◆ **EXERCISE PROMPT**
Which lines in the records contain the string "base"? Extract every one of them, treating uppercase and lowercase letters as different.

(Dataset items)
Start of Block

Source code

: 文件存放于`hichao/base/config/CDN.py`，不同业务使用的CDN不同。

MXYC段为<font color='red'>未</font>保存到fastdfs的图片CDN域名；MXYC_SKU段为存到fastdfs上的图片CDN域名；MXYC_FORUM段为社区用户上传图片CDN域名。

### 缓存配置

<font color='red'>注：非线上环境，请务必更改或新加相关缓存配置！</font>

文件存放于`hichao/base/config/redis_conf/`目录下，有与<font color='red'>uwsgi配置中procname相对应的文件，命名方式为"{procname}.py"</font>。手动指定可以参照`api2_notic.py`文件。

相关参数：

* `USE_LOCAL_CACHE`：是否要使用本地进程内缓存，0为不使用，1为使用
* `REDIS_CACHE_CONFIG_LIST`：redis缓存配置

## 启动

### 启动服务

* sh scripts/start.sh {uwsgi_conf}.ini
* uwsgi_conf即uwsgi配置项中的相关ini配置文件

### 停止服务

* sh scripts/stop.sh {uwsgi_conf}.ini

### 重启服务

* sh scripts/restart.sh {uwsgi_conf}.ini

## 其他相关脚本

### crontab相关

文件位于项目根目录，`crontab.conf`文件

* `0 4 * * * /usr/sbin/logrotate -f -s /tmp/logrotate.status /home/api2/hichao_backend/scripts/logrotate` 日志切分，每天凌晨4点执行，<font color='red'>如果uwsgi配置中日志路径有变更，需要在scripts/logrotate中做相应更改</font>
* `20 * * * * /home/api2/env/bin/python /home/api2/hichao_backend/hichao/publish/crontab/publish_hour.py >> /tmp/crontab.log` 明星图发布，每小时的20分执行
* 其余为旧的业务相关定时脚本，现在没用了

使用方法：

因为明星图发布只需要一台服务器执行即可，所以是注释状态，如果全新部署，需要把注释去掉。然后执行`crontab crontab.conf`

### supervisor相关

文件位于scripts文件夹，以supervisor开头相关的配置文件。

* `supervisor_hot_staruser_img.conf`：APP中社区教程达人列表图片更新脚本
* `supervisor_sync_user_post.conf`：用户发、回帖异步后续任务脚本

End of Block

◆ **RESPONSE TO THIS TASK**
: 文件存放于`hichao/base/config/CDN.py`，不同业务使用的CDN不同。
文件存放于`hichao/base/config/redis_conf/`目录下，有与<font color='red'>uwsgi配置中procname相对应的文件，命名方式为"{procname}.py"</font>。手动指定可以参照`api2_notic.py`文件。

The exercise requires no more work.